Additionally, we compute the mean and standard error of mean for MSE values from all methods. These results are summarized in Tables 4, 5, and 6, corresponding to results for data sets with 50, 100, and 200 samples, respectively. In each table, the results corresponding to noise ratios 2, 3, and 4 are included. In Tables 7, 8, and 9 we include the results corresponding to parameters for the best function estimated from the experimental setup with 50 samples and SNR = 2, 3, and 4, respectively.

To clarify the effects of varying the number of samples and noise levels on the curve fitting task by using the HGA method, we include Figures 6 and 7. The first figure shows the best estimates obtained using HGA method for data sets from left to right with 50, 100, and 200 samples and SNR = 3. The second figure shows the best estimates obtained by using the HGA method for data sets with 50 samples and SNR = 2, 3, and 4, from left to right, respectively. In both figures, the rows correspond from top to bottom to the test functions 1 to 5, respectively. The performance of the methods significantly improves if the noise level is reduced or the number of samples increases, as shown in Tables 4, 5, and 6, and Figures 7 and 6. This comes as no surprise, because, as we increase the number of samples or decrease the noise level, we have more information to build the curve.

Finally, it could be assumed that the success of our approach is due to the simultaneous global search performed over all the parameters of the linear model. This shows the potential of HGA to handle the loss of information and high noise level. The average execution time for the methods based on neural networks was 0.29 seconds for experiments with 200 samples, compared to 132 seconds when using HGA. However, this drawback can be solved if we consider a parallel implementation of the model HGA. Our algorithm was implemented in C++ language. All methods were executed on a PC using an Intel Core i7 processor running at 2.2 GHz with 8 GB of RAM.

5. Conclusions

In this paper, we have proposed an efficient hierarchical genetic algorithm to tackle the automatic curve fitting problem. The method introduces a novel hierarchical gene structure for the chromosomal representation that permits the optimization of all free degrees of a linear model based on RBFs. To be more specific, our algorithm finds the best linear model using the fewest basis functions, optimal radii, and centre locations, and coefficients of the model simultaneously. The method does not require subjective parameters such as smooth factors or centre locations to perform the solution. On the other hand, the main drawback is the computational time required; however, it can be solved using parallel computing in order to reduce costs. This study focused on smooth functions, but it can be extended to approximate unsmooth functions. The algorithm was tested on several benchmark functions and compared to two successful methods based on RBF neural networks. Simulation results show that the proposed method presents qualitatively and quantitatively better results than the methods based on RBF neural networks because the method can handle the loss of information and high noise level more effectively. One of the attractive features of our method is that it can be easily extended to surface fitting.

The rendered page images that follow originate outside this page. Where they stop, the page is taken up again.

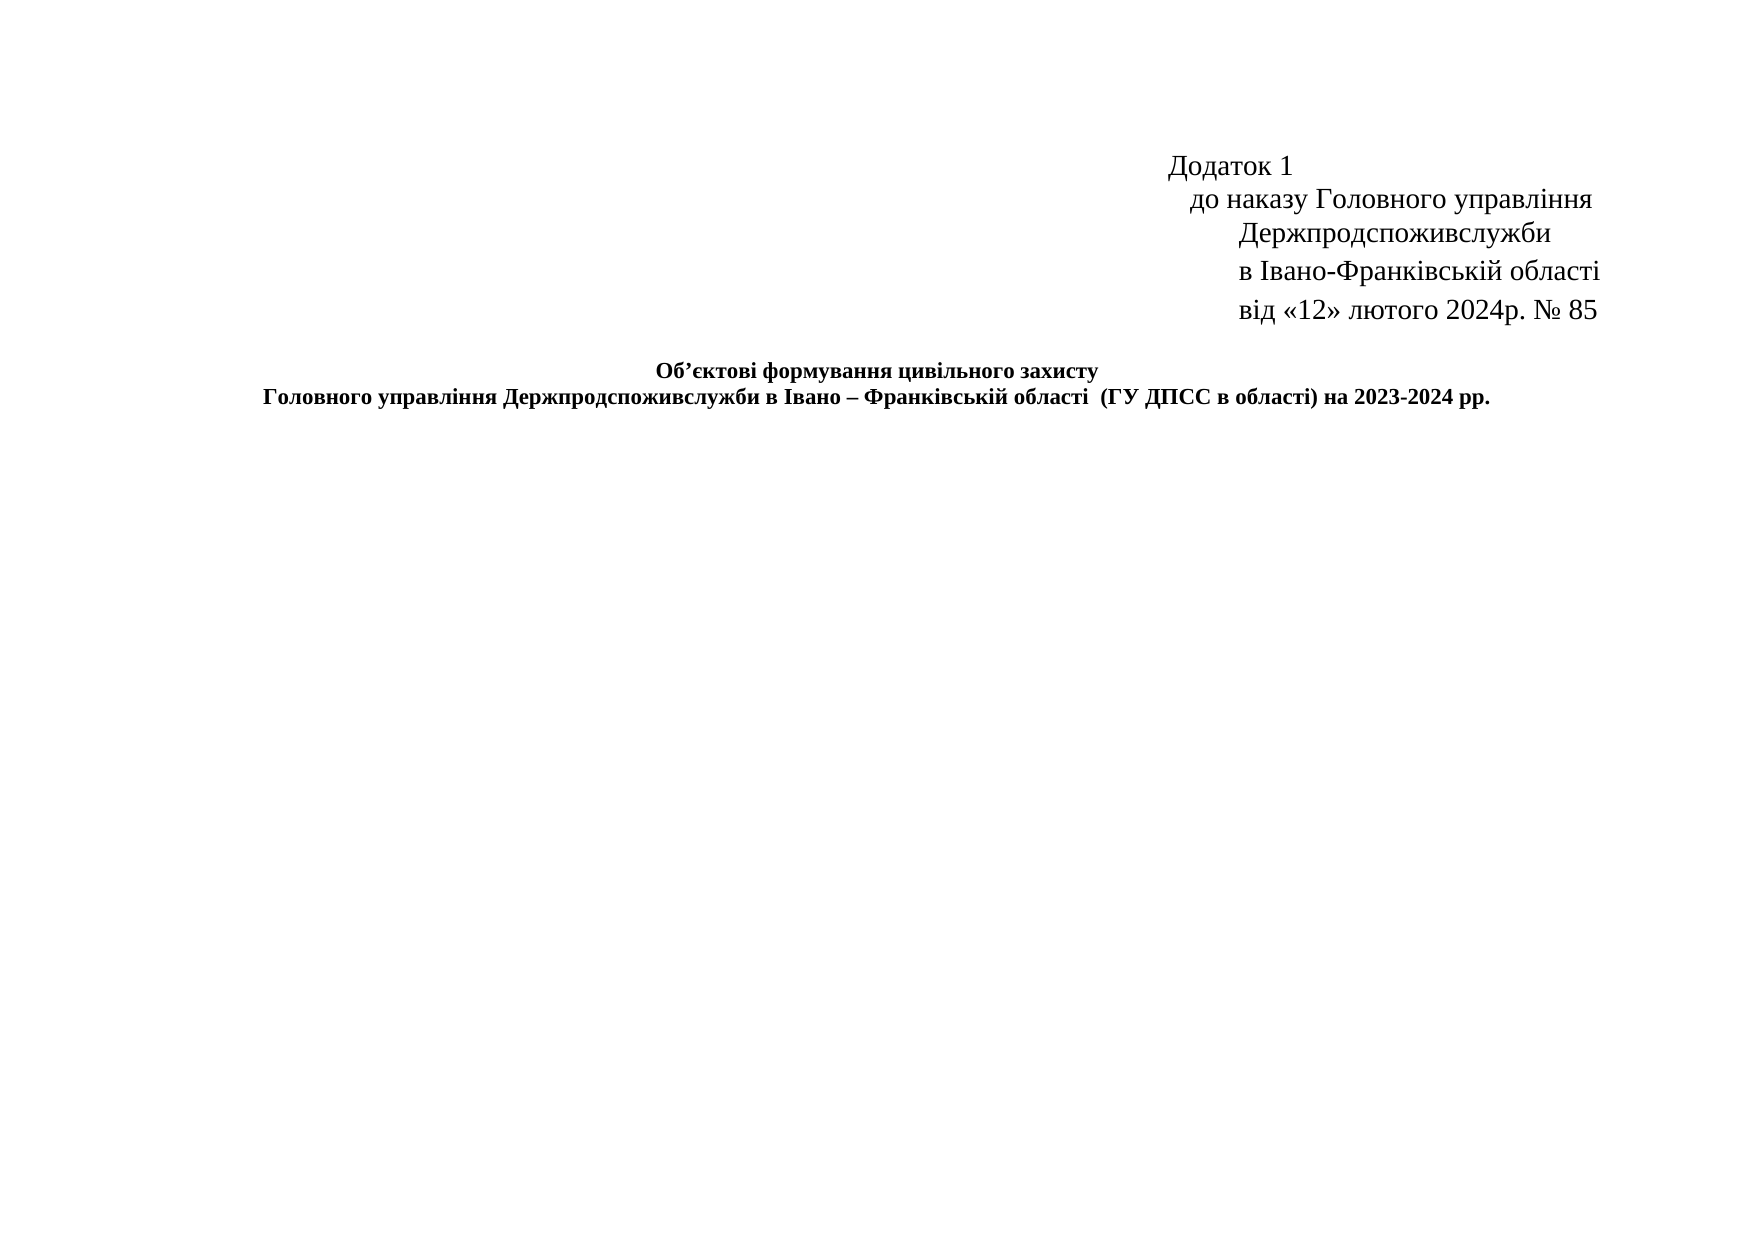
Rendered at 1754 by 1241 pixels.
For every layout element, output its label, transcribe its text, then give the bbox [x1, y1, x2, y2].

text Об’єктові формування цивільного захисту [89, 357, 1665, 383]
text до наказу Головного управління [89, 181, 1665, 215]
text від «12» лютого 2024р. № 85 [89, 292, 1665, 325]
text Держпродспоживслужби [89, 215, 1665, 248]
text в Івано-Франківській області [89, 253, 1665, 287]
text Додаток 1 [89, 148, 1665, 181]
text Головного управління Держпродспоживслужби в Івано – Франківській області (ГУ ДПСС в області) на 2023-2024 рр. [89, 383, 1665, 409]
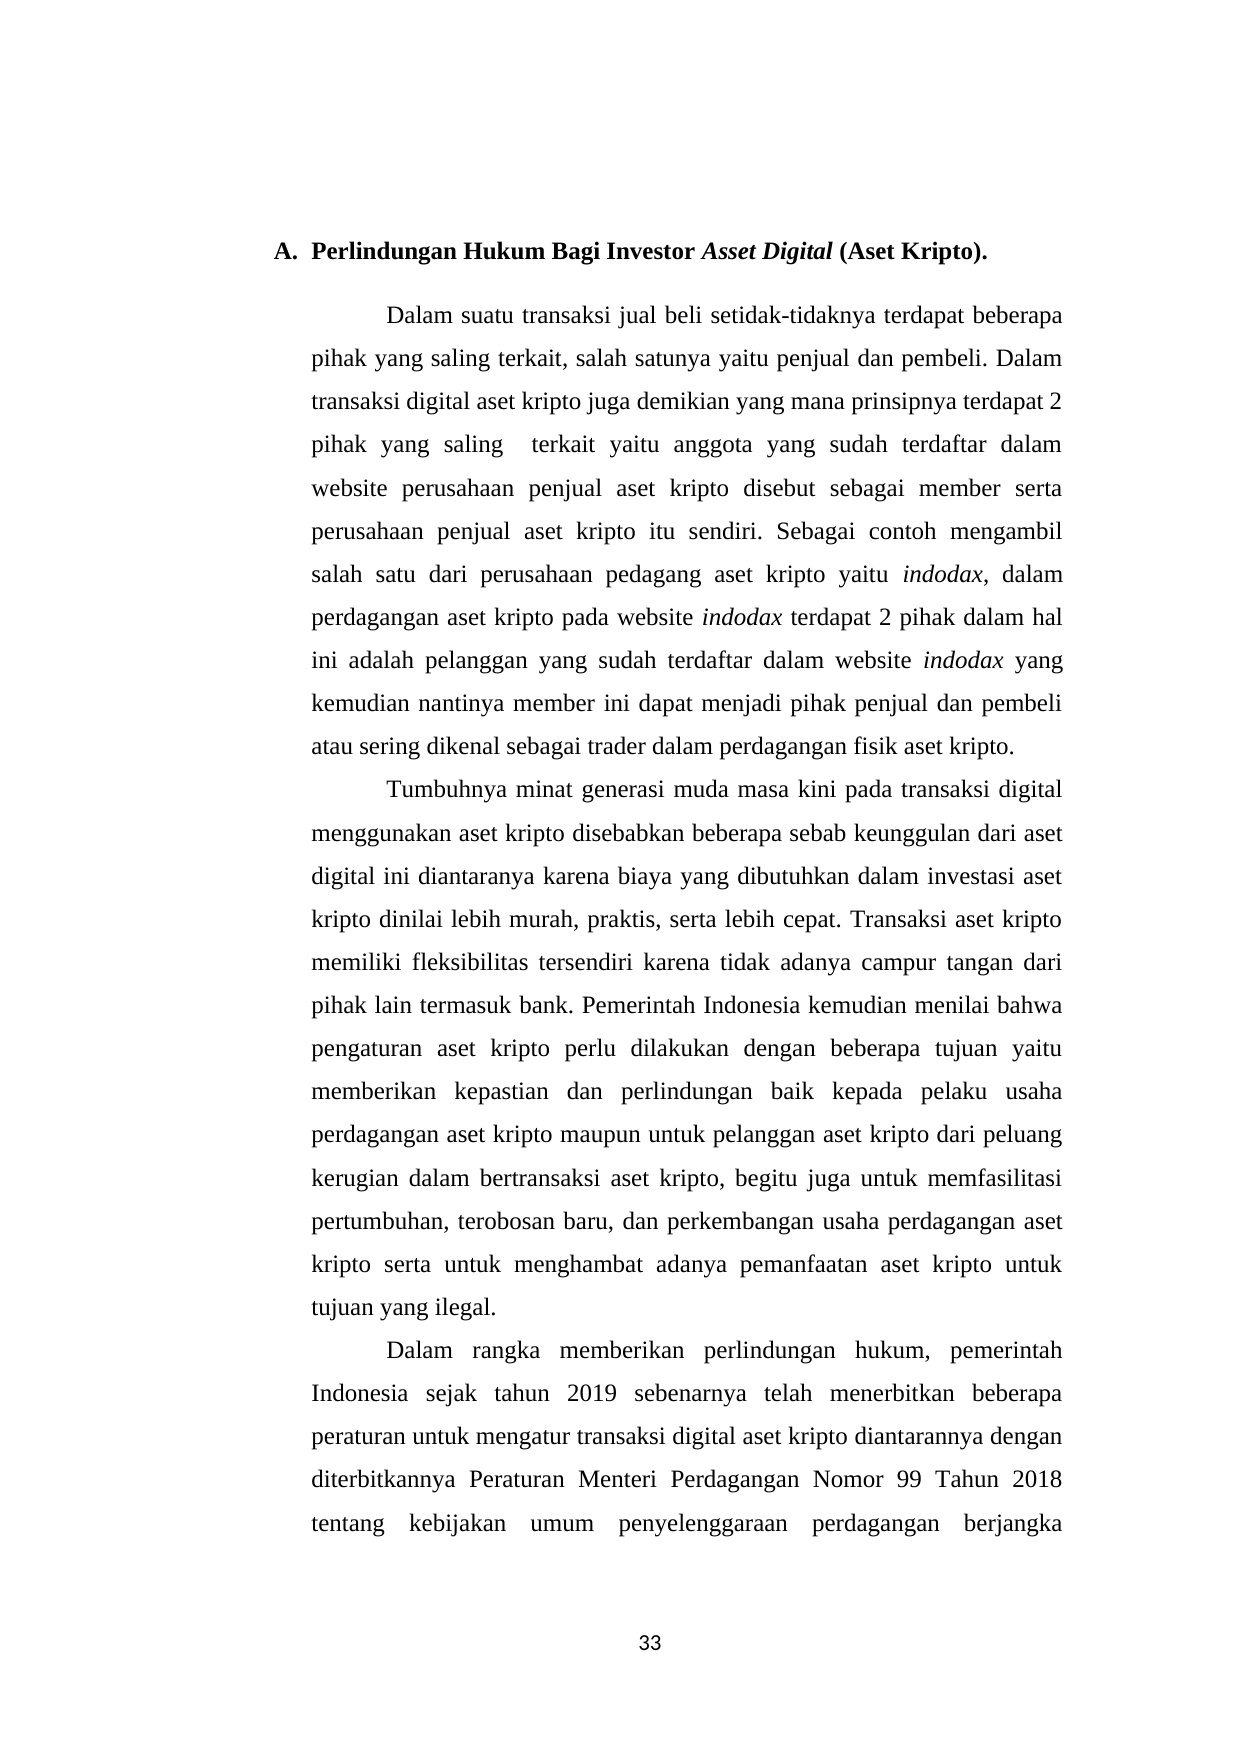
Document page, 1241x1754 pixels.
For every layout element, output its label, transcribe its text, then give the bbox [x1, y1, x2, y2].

list Dalam suatu transaksi jual beli setidak-tidaknya terdapat beberapa pihak yang saling terkait, salah satunya yaitu penjual dan pembeli. Dalam transaksi digital aset kripto juga demikian yang mana prinsipnya terdapat 2 pihak yang saling terkait yaitu anggota yang sudah terdaftar dalam website perusahaan penjual aset kripto disebut sebagai member serta perusahaan penjual aset kripto itu sendiri. Sebagai contoh mengambil salah satu dari perusahaan pedagang aset kripto yaitu indodax, dalam perdagangan aset kripto pada website indodax terdapat 2 pihak dalam hal ini adalah pelanggan yang sudah terdaftar dalam website indodax yang kemudian nantinya member ini dapat menjadi pihak penjual dan pembeli atau sering dikenal sebagai trader dalam perdagangan fisik aset kripto. [311, 300, 1063, 760]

Given the performance characteristics of the proposed approach, our future work will be to apply this method to fit real experimental data. We are interested in extending our approach to surface fitting, to experiment with variable length chromosomes and different basis functions.

Conflict of Interests

The authors declare that there is no conflict of interests regarding the publication of this paper.

Acknowledgments

The authors acknowledge the support of CONACYT Mexico, DAIP of the University of Guanajuato, the Information Technology Laboratory of CINVESTAV, Tamaulipas, and ITESI, Mexico. Also, they gratefully acknowledge the help of Dr. Carlos Montoro Rubin to improve the English language of their paper.